▸ **Excerpted data**
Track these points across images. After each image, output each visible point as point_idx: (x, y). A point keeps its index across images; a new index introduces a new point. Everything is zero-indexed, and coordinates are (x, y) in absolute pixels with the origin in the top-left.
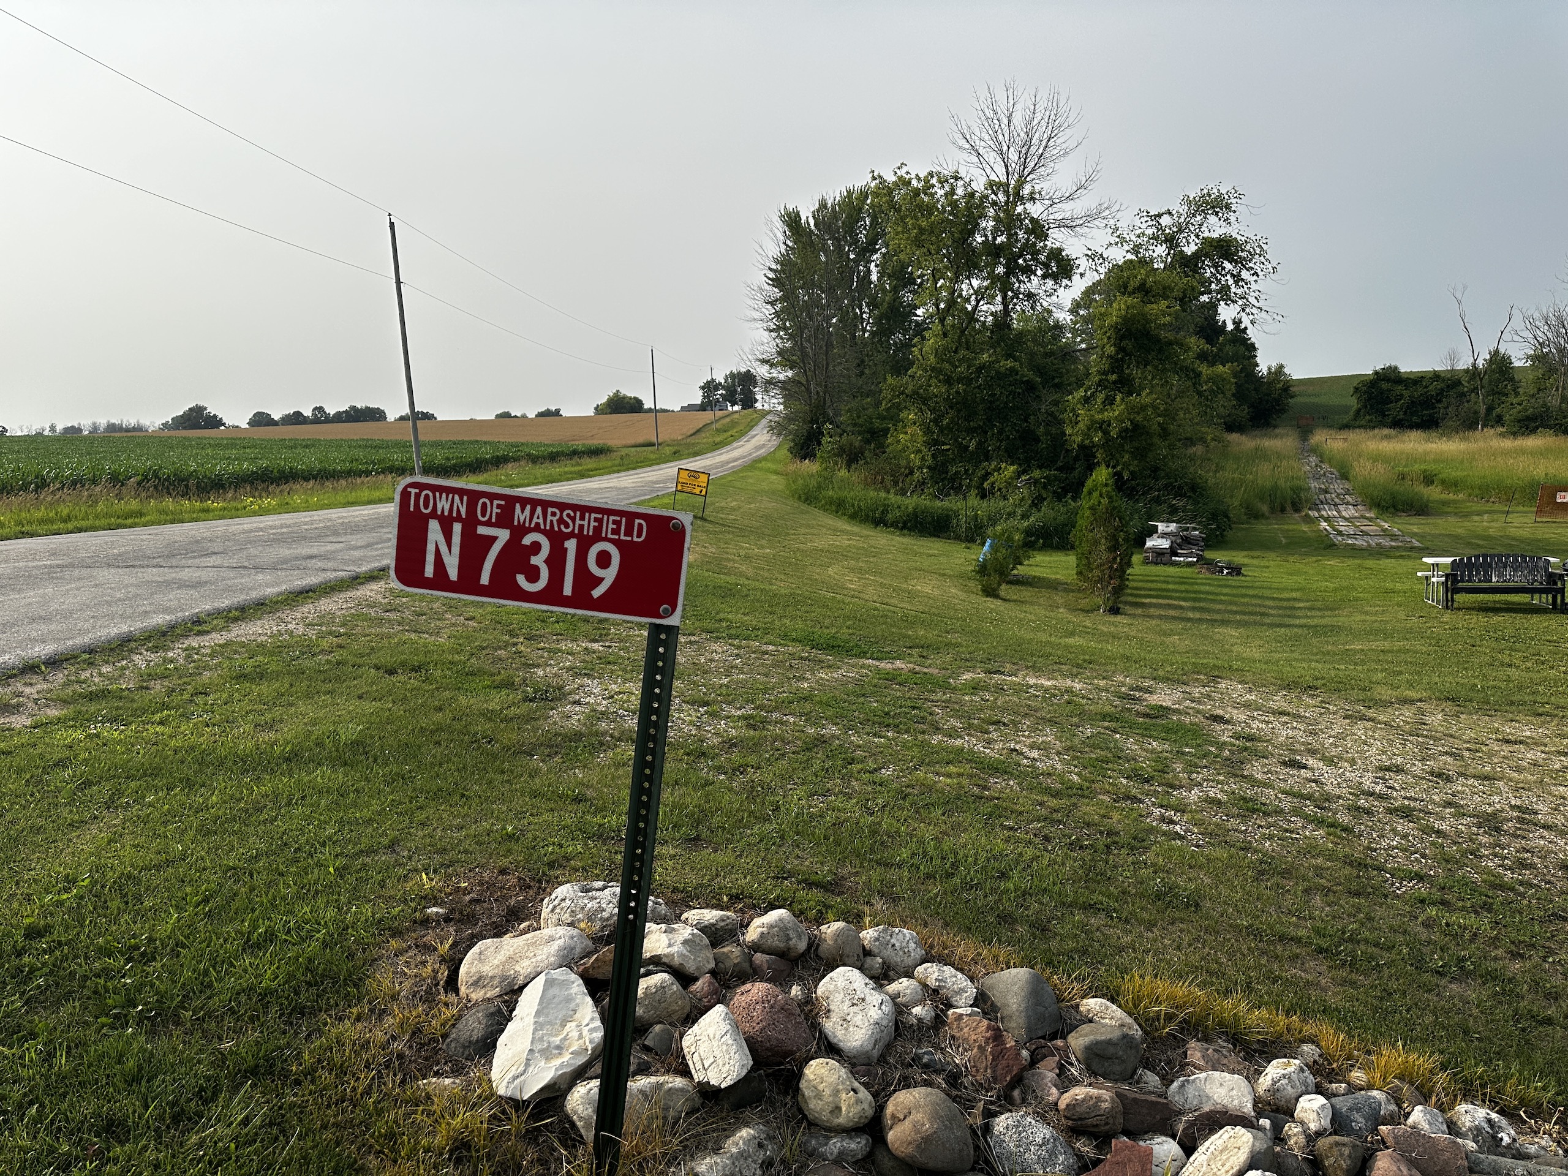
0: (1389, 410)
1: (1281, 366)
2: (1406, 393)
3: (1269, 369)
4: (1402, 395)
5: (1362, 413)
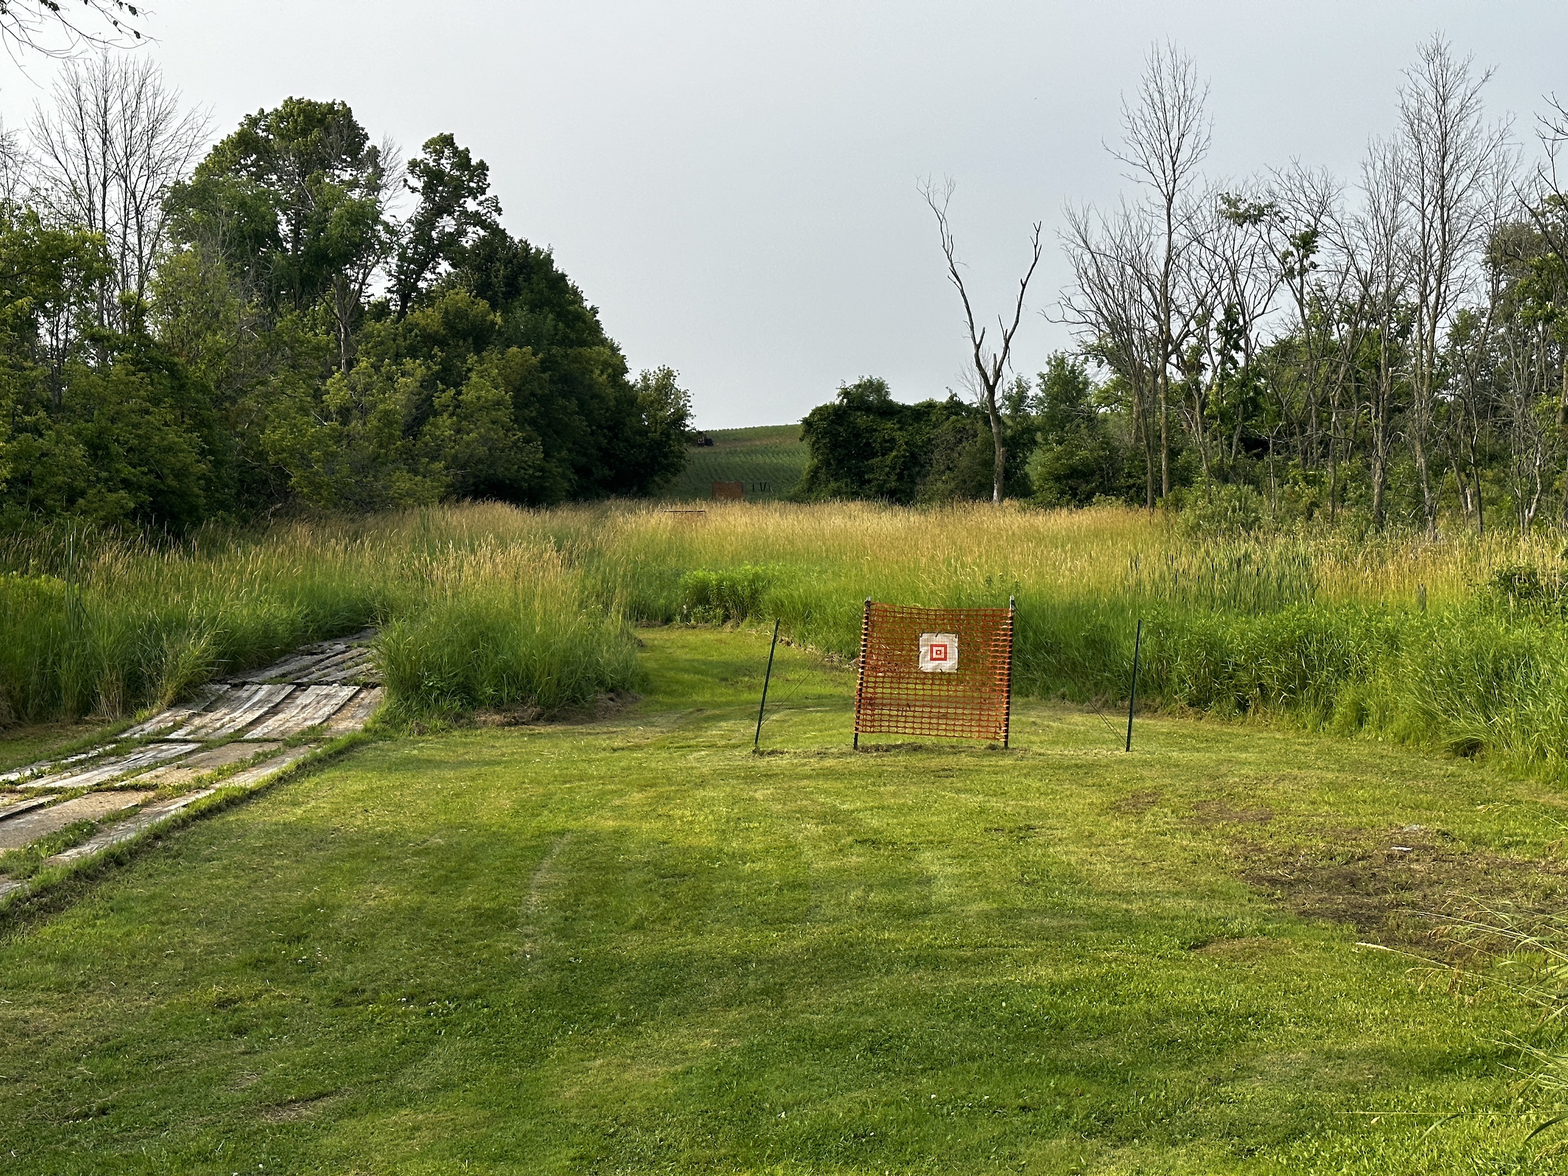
0: (871, 470)
1: (669, 374)
2: (901, 437)
3: (645, 378)
4: (892, 440)
5: (822, 476)
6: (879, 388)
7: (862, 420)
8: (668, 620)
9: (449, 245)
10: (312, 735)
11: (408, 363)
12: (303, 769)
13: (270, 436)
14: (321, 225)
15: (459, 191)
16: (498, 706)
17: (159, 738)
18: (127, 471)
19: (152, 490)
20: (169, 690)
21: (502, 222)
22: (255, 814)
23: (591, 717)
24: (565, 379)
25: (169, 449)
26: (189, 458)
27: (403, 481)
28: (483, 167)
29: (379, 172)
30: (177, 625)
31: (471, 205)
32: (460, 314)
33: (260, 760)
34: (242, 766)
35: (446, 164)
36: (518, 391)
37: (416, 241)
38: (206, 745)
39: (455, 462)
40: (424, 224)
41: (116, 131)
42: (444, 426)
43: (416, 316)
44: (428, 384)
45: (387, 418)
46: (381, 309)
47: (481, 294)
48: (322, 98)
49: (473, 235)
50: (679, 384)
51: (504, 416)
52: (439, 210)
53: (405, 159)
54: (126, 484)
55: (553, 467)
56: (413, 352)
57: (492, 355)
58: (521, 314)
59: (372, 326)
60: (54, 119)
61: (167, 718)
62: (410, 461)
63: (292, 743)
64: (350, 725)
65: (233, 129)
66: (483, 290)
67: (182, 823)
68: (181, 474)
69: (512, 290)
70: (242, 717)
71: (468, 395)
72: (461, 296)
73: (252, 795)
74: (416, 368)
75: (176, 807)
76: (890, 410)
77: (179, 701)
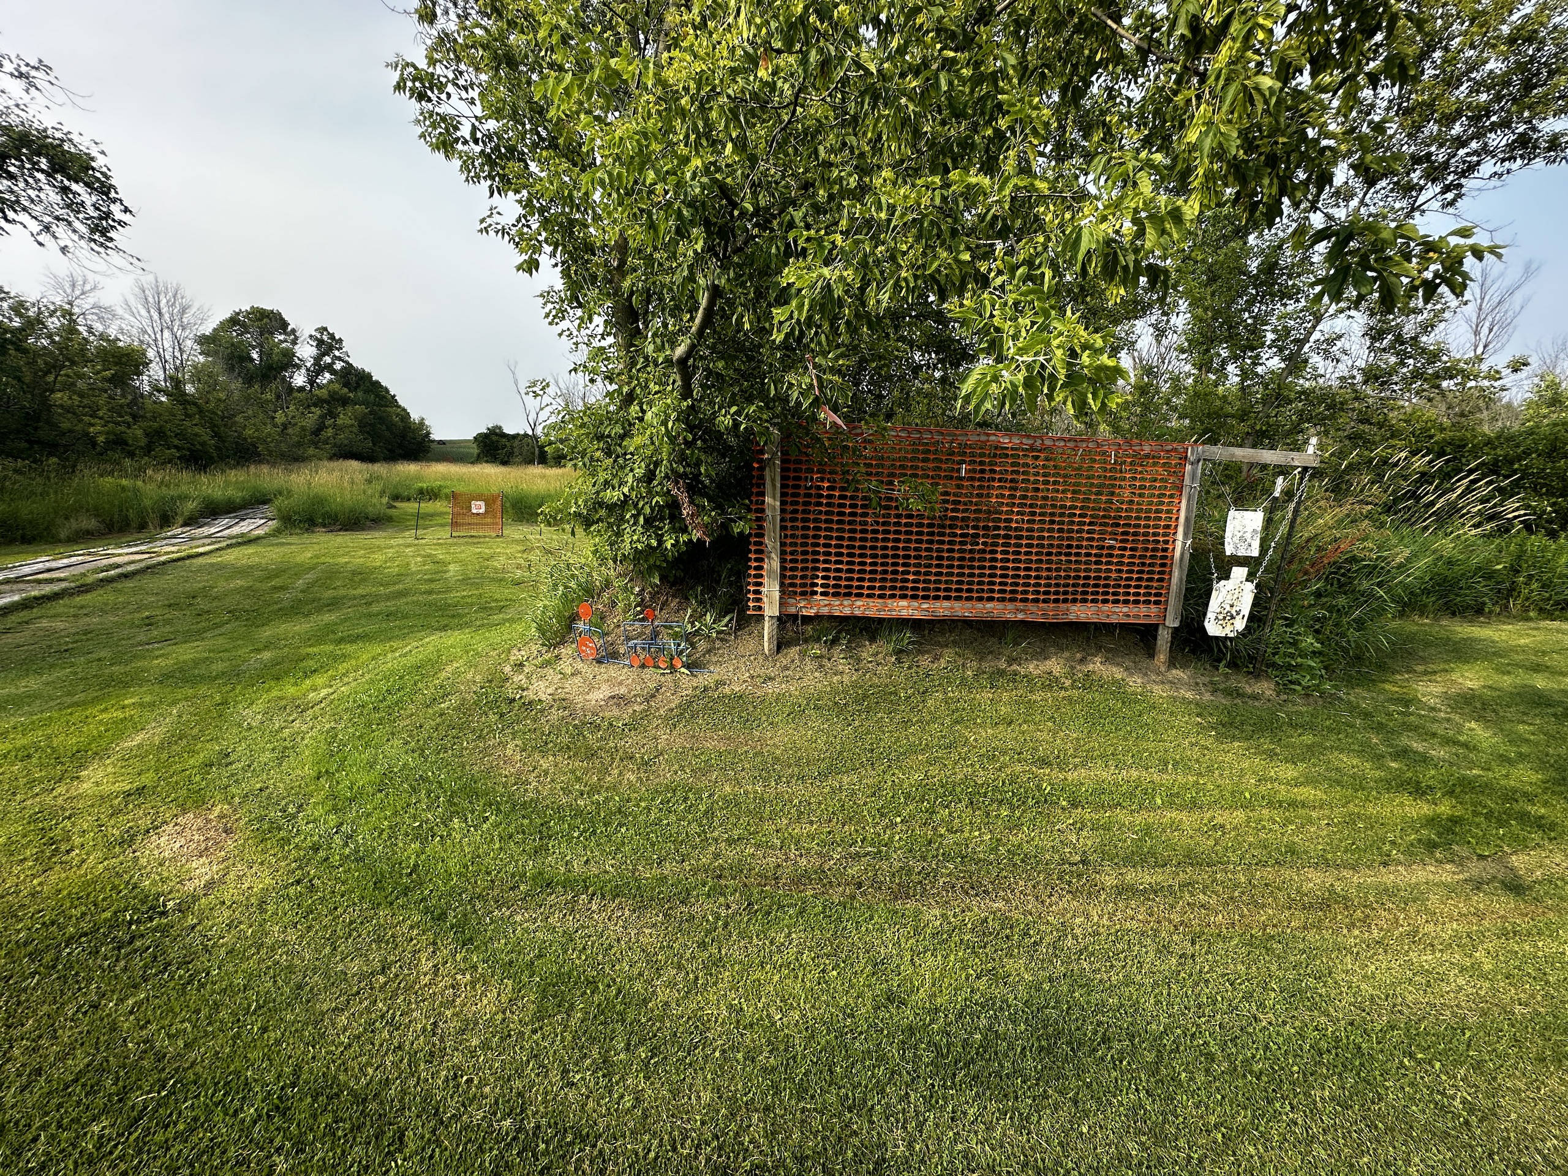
0: (498, 454)
1: (424, 419)
2: (507, 444)
4: (503, 445)
5: (480, 456)
6: (500, 428)
7: (494, 438)
8: (409, 500)
9: (329, 368)
10: (242, 535)
11: (313, 409)
12: (229, 546)
13: (249, 432)
14: (270, 355)
15: (331, 348)
16: (324, 526)
17: (174, 537)
18: (176, 442)
19: (189, 449)
20: (180, 520)
21: (350, 361)
22: (201, 560)
23: (363, 529)
24: (380, 418)
25: (196, 435)
26: (206, 438)
27: (311, 451)
28: (341, 340)
29: (296, 338)
30: (185, 498)
31: (337, 353)
32: (335, 393)
33: (212, 543)
34: (204, 545)
35: (325, 338)
36: (360, 421)
37: (314, 364)
38: (192, 539)
39: (335, 445)
40: (317, 359)
41: (164, 310)
42: (330, 432)
43: (316, 392)
44: (323, 417)
45: (303, 428)
46: (301, 389)
47: (345, 385)
48: (269, 308)
49: (338, 366)
50: (427, 423)
51: (355, 430)
52: (324, 355)
53: (306, 334)
54: (176, 447)
55: (377, 448)
56: (315, 405)
57: (349, 409)
58: (360, 394)
59: (296, 394)
60: (132, 301)
61: (180, 530)
62: (316, 444)
63: (230, 538)
64: (260, 532)
65: (228, 316)
66: (346, 385)
67: (164, 563)
68: (203, 444)
69: (358, 386)
70: (213, 530)
71: (339, 422)
72: (337, 387)
73: (202, 554)
74: (318, 411)
75: (163, 559)
76: (504, 435)
77: (185, 525)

▸ **Activity**
Switch "top-left" to "upper-left" in the data from its beginning up to and including the line with "5: (822, 476)", and give those lines again with nothing else changed. Leave the pictures out of your answer.

▸ **Solution to the exercise**
Track these points across images. After each image, output each visible point as point_idx: (x, y). A point keeps its index across images; a new index introduces a new point. Everything is zero-indexed, and coordinates are (x, y) in absolute pixels with the origin in the upper-left.
0: (1389, 410)
1: (1281, 366)
2: (1406, 393)
3: (1269, 369)
4: (1402, 395)
5: (1362, 413)
0: (871, 470)
1: (669, 374)
2: (901, 437)
3: (645, 378)
4: (892, 440)
5: (822, 476)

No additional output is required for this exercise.